O rosto coberto por um manto branco, apregoava o feitiço e tentava pegar na mão de quem passasse por ela. Ninguém lhe conhecia as feições, apenas a sua voz doce e as mãos enrugadas que sobressaiam do longo vestido que lhe cobria o corpo.
Recolhia-se ao anoitecer. Caminhava bastante até chegar ao seu destino, uma cabana feita de ébano escondida no bosque.
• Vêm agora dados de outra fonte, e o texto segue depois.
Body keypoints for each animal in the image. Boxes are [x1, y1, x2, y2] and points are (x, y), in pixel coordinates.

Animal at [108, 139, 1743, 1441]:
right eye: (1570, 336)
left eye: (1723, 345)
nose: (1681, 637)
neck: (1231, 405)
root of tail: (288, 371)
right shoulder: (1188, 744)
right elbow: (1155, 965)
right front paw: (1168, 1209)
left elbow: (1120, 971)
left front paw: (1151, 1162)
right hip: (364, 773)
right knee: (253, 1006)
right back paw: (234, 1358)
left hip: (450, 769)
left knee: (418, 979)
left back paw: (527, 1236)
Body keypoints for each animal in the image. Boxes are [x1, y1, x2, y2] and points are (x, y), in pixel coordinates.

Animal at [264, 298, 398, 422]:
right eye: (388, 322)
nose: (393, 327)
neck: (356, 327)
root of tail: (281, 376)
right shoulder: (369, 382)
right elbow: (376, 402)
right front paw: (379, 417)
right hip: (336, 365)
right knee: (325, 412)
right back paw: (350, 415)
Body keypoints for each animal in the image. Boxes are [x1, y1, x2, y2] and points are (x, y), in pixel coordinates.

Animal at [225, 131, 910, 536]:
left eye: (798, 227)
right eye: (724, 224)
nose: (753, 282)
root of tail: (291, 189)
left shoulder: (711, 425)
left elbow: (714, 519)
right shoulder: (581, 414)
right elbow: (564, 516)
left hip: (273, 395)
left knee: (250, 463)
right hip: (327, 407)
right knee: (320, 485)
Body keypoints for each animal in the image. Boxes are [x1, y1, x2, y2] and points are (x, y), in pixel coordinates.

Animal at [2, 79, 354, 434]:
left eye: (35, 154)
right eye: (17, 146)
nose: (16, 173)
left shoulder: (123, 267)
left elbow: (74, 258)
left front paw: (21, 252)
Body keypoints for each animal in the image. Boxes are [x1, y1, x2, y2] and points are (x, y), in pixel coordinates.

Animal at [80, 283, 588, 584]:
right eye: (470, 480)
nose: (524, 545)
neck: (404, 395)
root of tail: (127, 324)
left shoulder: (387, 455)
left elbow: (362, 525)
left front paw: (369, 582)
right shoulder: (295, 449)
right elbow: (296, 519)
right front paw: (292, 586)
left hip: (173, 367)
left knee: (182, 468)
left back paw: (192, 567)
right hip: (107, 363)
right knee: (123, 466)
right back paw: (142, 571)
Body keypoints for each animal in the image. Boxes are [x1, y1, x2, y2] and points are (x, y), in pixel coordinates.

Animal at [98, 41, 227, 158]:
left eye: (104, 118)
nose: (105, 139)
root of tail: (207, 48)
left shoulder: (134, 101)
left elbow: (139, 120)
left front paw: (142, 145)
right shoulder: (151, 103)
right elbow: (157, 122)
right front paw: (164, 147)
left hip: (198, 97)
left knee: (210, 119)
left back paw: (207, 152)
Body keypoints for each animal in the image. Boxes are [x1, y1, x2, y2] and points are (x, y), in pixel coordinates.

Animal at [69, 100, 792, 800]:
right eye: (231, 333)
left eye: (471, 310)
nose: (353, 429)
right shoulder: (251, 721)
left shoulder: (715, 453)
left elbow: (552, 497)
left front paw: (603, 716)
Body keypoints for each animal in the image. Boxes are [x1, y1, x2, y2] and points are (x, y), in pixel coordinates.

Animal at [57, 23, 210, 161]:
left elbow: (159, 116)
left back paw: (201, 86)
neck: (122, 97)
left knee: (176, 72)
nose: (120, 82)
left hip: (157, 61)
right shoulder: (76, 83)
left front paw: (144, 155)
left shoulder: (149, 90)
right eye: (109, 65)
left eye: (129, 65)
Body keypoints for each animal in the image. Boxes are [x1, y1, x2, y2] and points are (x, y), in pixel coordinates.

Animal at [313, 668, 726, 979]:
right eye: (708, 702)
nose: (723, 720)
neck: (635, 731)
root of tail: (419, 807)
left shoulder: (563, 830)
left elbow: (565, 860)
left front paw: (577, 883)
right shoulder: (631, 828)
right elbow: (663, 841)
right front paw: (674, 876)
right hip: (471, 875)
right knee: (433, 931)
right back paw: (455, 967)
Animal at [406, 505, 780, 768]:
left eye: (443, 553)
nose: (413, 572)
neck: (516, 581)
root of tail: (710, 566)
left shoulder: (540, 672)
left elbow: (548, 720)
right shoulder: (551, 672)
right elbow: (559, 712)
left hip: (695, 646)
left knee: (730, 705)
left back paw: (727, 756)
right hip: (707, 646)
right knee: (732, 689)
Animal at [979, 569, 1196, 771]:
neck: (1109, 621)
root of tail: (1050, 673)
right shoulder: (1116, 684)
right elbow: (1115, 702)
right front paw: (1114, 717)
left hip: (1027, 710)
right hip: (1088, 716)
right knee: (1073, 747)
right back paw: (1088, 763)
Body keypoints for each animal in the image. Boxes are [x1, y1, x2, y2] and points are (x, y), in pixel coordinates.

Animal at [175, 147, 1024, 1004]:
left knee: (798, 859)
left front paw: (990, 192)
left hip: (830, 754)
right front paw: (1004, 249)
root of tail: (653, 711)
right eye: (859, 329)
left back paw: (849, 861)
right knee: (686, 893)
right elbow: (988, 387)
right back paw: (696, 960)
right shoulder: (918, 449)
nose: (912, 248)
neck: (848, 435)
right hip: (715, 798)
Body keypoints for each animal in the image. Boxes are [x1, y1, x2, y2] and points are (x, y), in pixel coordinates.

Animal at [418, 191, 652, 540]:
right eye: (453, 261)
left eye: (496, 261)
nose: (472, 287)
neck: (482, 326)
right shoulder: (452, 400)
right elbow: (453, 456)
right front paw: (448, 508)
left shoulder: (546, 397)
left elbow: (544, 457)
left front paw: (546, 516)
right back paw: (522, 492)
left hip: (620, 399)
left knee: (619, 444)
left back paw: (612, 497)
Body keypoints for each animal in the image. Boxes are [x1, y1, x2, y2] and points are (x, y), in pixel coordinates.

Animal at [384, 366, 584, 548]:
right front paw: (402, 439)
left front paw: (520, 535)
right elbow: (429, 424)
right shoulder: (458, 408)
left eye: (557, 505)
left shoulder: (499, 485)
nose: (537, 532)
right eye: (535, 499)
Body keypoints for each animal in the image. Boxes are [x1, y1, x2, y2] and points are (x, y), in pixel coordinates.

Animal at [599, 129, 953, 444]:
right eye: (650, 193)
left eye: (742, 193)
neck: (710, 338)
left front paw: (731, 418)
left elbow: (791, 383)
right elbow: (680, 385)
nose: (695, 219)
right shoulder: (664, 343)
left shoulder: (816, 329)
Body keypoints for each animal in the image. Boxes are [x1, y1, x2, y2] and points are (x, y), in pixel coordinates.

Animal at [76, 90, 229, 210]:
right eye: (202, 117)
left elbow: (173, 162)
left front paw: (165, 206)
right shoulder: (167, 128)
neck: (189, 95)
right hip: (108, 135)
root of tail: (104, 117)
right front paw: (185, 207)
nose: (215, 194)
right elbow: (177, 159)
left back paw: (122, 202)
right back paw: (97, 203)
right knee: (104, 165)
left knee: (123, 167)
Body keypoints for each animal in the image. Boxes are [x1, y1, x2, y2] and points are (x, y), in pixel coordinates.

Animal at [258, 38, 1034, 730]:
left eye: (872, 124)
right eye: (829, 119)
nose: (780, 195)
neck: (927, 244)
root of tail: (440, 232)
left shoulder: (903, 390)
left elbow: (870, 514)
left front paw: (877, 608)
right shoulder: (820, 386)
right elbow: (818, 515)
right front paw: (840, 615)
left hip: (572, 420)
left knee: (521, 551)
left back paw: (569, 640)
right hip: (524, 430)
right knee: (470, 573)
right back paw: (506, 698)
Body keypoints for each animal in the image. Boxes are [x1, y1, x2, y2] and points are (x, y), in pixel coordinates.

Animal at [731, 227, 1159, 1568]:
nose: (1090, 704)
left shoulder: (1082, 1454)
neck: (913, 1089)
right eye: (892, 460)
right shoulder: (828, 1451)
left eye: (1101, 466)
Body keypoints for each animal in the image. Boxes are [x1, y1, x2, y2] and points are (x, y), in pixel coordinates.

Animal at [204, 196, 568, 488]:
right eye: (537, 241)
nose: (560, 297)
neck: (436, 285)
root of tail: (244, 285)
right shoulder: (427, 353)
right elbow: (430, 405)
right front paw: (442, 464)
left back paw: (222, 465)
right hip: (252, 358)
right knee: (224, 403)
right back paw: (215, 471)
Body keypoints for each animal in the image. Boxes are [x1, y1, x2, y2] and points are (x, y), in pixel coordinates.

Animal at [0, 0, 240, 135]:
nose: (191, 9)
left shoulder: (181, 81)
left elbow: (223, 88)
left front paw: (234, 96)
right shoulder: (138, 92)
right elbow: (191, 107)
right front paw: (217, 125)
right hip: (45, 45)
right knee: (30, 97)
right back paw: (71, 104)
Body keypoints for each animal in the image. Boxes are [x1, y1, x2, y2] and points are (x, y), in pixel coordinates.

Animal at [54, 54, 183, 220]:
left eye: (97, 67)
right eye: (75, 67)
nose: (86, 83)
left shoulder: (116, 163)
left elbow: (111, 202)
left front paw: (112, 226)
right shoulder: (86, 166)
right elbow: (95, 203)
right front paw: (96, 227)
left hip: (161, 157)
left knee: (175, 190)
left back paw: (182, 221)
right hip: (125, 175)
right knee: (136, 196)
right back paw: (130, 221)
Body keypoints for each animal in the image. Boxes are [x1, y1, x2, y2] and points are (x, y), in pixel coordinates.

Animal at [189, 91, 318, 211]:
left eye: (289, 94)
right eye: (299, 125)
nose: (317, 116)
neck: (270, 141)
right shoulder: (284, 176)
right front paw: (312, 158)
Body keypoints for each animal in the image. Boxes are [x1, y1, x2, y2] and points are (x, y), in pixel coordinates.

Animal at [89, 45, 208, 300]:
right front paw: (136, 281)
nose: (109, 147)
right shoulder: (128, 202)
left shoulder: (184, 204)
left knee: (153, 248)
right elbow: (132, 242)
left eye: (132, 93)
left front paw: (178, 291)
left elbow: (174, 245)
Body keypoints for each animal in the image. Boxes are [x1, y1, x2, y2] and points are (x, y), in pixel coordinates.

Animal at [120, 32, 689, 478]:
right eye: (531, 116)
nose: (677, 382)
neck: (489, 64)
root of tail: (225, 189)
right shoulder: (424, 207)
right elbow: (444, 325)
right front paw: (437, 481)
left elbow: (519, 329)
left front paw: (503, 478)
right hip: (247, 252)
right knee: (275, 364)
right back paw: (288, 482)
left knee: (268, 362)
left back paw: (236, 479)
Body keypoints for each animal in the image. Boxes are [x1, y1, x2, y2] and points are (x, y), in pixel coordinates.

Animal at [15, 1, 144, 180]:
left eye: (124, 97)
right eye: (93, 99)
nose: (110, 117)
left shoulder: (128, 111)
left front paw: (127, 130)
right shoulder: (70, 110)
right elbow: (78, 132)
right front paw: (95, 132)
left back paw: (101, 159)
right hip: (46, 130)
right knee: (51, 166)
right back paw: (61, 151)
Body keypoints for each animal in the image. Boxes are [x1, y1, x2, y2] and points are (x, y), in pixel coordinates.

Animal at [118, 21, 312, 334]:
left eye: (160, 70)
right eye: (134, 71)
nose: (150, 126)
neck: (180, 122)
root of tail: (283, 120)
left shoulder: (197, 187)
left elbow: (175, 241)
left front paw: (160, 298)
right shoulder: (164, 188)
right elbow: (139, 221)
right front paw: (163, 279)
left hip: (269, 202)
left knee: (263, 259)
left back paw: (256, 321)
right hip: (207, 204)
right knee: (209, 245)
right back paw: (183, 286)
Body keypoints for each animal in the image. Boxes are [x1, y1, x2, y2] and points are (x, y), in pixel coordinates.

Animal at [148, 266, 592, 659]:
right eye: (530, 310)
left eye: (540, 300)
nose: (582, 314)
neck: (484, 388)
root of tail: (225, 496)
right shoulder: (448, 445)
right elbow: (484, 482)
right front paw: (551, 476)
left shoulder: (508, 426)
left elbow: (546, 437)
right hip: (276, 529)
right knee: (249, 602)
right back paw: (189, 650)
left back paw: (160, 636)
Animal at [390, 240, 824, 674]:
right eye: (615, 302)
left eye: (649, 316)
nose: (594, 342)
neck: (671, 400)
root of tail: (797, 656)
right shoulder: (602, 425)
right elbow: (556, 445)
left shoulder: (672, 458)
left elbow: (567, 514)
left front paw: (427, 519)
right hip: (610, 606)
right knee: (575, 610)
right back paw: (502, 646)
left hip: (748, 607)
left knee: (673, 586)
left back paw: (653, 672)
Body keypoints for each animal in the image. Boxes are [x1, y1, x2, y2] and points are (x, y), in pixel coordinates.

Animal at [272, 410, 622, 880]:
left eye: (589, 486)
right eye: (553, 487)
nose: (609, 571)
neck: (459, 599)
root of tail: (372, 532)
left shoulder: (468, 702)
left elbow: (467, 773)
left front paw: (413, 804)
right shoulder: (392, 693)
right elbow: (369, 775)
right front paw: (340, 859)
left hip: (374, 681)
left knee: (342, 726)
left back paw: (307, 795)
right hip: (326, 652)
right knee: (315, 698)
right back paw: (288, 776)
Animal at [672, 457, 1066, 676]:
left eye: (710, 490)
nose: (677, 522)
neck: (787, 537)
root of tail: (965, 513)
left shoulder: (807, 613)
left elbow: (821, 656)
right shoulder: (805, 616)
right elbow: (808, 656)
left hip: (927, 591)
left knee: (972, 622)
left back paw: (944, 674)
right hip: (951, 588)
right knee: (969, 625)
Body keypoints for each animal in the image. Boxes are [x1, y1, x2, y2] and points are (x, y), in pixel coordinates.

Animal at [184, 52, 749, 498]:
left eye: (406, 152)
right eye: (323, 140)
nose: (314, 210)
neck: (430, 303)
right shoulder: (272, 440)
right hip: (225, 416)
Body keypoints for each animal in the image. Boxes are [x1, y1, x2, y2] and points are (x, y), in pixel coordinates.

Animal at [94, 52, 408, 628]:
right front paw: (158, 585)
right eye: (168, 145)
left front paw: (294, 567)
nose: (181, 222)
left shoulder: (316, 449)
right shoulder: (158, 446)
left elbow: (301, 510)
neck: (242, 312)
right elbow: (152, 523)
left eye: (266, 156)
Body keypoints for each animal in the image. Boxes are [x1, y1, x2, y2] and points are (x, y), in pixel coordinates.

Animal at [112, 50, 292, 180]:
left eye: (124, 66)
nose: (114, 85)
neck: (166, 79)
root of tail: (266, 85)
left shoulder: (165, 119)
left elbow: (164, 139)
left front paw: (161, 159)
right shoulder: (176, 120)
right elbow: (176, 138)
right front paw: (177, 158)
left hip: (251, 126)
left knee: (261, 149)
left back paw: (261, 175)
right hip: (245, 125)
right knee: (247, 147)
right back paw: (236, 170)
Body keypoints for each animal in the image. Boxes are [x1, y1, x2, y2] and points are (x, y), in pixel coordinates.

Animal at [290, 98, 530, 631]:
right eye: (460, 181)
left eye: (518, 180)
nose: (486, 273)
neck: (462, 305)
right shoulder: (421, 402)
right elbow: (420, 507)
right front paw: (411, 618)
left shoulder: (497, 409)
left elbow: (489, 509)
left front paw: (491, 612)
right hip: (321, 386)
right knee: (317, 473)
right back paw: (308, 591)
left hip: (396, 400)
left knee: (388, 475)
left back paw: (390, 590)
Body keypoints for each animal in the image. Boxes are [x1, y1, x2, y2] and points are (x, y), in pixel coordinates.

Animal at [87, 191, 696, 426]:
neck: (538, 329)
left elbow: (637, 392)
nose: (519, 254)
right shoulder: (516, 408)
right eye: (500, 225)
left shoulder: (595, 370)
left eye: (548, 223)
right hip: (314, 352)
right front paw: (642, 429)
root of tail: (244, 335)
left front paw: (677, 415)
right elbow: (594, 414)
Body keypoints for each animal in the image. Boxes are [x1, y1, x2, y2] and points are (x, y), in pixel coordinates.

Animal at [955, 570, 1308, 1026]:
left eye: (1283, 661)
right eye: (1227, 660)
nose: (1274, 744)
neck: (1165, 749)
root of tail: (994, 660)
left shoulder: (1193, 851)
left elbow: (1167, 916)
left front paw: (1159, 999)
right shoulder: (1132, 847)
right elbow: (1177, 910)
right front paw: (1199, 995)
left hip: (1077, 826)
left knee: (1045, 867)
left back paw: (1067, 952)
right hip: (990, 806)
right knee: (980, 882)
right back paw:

No seu interior, sombras femininas sentadas à volta da mesa falavam em tom de voz vinda do além e uniam as mãos invisíveis. Uma bola de cristal centrava os seus olhares vagos. Cruzavam-se murmúrios no silêncio da noite e os fantasmas batiam à porta.
Por entre a magia, pedaços de vida juntavam-se expostos em cima da mesa redonda. Bisavós, avós, mães, filhas, netas e bisnetas geradas pela vida, destinos cruzados pelo sabor do tempo. Famílias construídas de batalhas de glória pelo suor transbordado de amor e dedicação.
Acima da mesa, mulheres vestidas de negro deambulavam os corpos numa encruzilhada. Às costas, sacos carregados de lições de vida. Trabalhos árduos, abandonos, solidões. Filhos ensinados e acarinhados, antepassados amados sem qualquer condição.
Maria sentou-se no lugar vazio e ergueu os braços, fechou os olhos e deixou soltar um gemido. Sentiu a presença de quem já partira, cúmplice da sua libertação. Um sopro vindo de perto foi de encontro ao seu rosto.
Levantou-se, arrumou o lar e banhou-se na tina. Deitou-se no leito e adormeceu com a lua cheia a iluminar-lhe o rosto fatigado.
No dia seguinte Maria despertou, entregou-se às lides da casa e vagueou em direcção à aldeia. Sentou-se junto à fonte sob o sol que aquecia a praça. As pessoas passavam como em outro dia qualquer.
Uma mão tocou-lhe no ombro e Maria sentiu-se levar para outro lugar.
Uma pomba veio ao final da manhã e poisou na fonte. No chão, o manto branco marcava a ausência de uma feiticeira sem nome.